We first demonstrated our system at the SIGGRAPH Conference from August 3-8, 1997 . An estimated 5000 people over 6 days used our system (approximately two new users per minute, over 42 hours of operation). The goal of the system in this application was to identify the 3-D position and size of a single user's head in the scene, and apply a distortion effect in real-time only over the region of the image containing the user's face. The distorted image was then displayed on the virtual mirror screen. The system tracked the user while he or she was in the frame, and then switched to a new user.
Qualitatively, the system was a complete success. Our tracking results were able to localize video distortion effects on the user's face, and overall the system was interesting and fun for people to use. Figure 6 shows a typical final image displayed on the virtual mirror. The system performed well with both single users and crowded conditions; the background environment was quite visually noisy, with many spurious lighting effects being randomly projected throughout the conference hall, including onto the people being tracked by our system.
We quantitatively evaluated the performance of our system using three off-line datasets: a set of stills captured at SIGGRAPH to evaluate detection performance, a set of stills of users in our laboratory, and a set of appearance statistics gathered from users in our laboratory who interacted with the system over several days. (Unfortunately we were not able to obtain observations of the same users across multiple days at the SIGGRAPH demonstration.)
|SIGGRAPH data||Lab data||Overall|
We collected stills of users interacting with our system every 15 seconds over a period of 3 hours at the SIGGRAPH demonstration. At each sample point we captured both a color image of the scene and a greyscale image of the output of the range module after disparity smoothing. We discarded images with no users present, yielding approximately 300 registered color/range pairs. Figure 5 shows examples of the collected stills. We also collected a similar set of approximately 200 registered range/color stills of users of the system while on display in our laboratory, similar to the images in Figures 2 and 3(a). Table 1 summarizes the single-person detection results we obtained on these test images. A correct match was defined when the corners of the estimated face region were sufficiently close to manually entered ground truth (within of the face size). Overall, when all modules were functioning, we achieved a success rate of 97%; when the color and/or face detection module was removed, performance was still above 93%, indicating the power of the range cue for detecting likely head locations.
To evaluate our longer term tracking performance we used statistics gathered from 25 people in our laboratory who visited our display several times on different days. People's hairstyle, clothing, and the exterior illumination conditions varied between the times data were collected. We tested whether our system was able to correctly identify users when they returned to the display. In general, our results were better for medium term tracking (intra-day) than for long term (inter-day) tracking, as would be expected. Table 2 shows the extended tracking results: the correct classification percentage is shown for each modality and for the combined observations from all modes. This table reflects the recognition rate using all of the data from each short-term tracking session: on average, users were tracked for 15 seconds before short-term tracking failed or they exited the workspace.

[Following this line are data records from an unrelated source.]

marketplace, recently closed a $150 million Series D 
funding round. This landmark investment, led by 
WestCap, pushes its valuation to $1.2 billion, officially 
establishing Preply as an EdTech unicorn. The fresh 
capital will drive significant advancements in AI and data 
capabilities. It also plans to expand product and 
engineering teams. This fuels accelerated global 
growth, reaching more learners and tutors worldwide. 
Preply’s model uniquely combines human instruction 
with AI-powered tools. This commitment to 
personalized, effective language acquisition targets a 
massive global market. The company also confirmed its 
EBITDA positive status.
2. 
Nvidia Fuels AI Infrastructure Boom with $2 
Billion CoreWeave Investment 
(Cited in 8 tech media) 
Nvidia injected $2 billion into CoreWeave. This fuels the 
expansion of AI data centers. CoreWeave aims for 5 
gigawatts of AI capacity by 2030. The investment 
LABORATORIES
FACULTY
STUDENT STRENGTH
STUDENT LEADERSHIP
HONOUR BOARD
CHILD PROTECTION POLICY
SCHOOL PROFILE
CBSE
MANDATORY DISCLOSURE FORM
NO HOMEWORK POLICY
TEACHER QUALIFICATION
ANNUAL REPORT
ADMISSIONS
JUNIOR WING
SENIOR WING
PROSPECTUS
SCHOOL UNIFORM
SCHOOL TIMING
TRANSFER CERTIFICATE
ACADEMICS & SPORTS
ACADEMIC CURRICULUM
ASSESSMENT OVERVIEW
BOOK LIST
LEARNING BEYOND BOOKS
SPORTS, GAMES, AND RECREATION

By integrating modes we were able to correctly establish correspondences between tracked users in all of the medium-term cases, which typically involved temporal gaps between 10 and 100 seconds. In the long-term cases, which typically reflected gaps of one day, integrated performance was 87%. A more complete description of medium- and long-term performance is shown in Figure 7 and Figure 10, respectively. These figures show the recognition rate vs rank threshold, i.e., the percentage of time the correct person was above a given rank in the ordered likelihood list of predicted users. We also measured our performance over time: Figures 8 and 11 compare the performance versus rank threshold at 4 different times during each testing session. Here we show only the multi-modal results; as expected, identification becomes more reliable over time as more data is collected. Figures 9 and 12 show the rank of the correct person over time, averaged across all test sessions; correct identification (average rank equals one) is almost always achieved within one second in the medium-term case, and within three seconds in the long-term case.

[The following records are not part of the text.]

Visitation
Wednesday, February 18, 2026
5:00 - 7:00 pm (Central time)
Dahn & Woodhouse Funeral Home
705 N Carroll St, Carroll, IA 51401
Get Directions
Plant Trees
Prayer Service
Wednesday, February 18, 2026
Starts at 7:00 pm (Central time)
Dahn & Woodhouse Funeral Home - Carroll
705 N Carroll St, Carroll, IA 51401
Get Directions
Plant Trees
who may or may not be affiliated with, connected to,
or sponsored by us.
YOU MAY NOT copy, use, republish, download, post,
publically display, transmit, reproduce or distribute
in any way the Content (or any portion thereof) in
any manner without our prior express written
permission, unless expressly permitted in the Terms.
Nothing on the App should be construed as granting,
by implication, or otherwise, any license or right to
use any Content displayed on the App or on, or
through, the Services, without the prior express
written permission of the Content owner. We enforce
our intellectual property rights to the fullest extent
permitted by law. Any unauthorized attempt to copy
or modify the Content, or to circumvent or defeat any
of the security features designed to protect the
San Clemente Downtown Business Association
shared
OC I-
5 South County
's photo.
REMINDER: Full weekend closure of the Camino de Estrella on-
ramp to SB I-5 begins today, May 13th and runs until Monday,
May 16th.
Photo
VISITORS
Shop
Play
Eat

We draw two main conclusions from the detection results; first, that range data is a powerful cue to detecting heads in complex scenes. Second, integration is useful: in almost every case, the addition of modules improved system performance. Performance was generally high, but individual module results varied considerably across datasets. In particular the face pattern module fared relatively poorly on the SIGGRAPH dataset. We believe that this is largely due to the small size and poor illumination of many of the faces in these images. Additionally, in both datasets our application encouraged people to make exaggerated expressions, which was beyond the scope of the training for this module.
In contrast, for extended tracking it is clear from these results that the face pattern is the most valuable of the three modes when we consider all the data available during the session. Face pattern data is most discriminating at the end of the test session; however, the other modalities are dominant early in the session. The face detection module operates more slowly than the other modes, so the face pattern data is not available immediately and accumulates at a slower rate. Therefore, in the first few seconds the overall performance of the extended tracking system is due primarily to color and height data, and far exceeds the performance based on face pattern alone.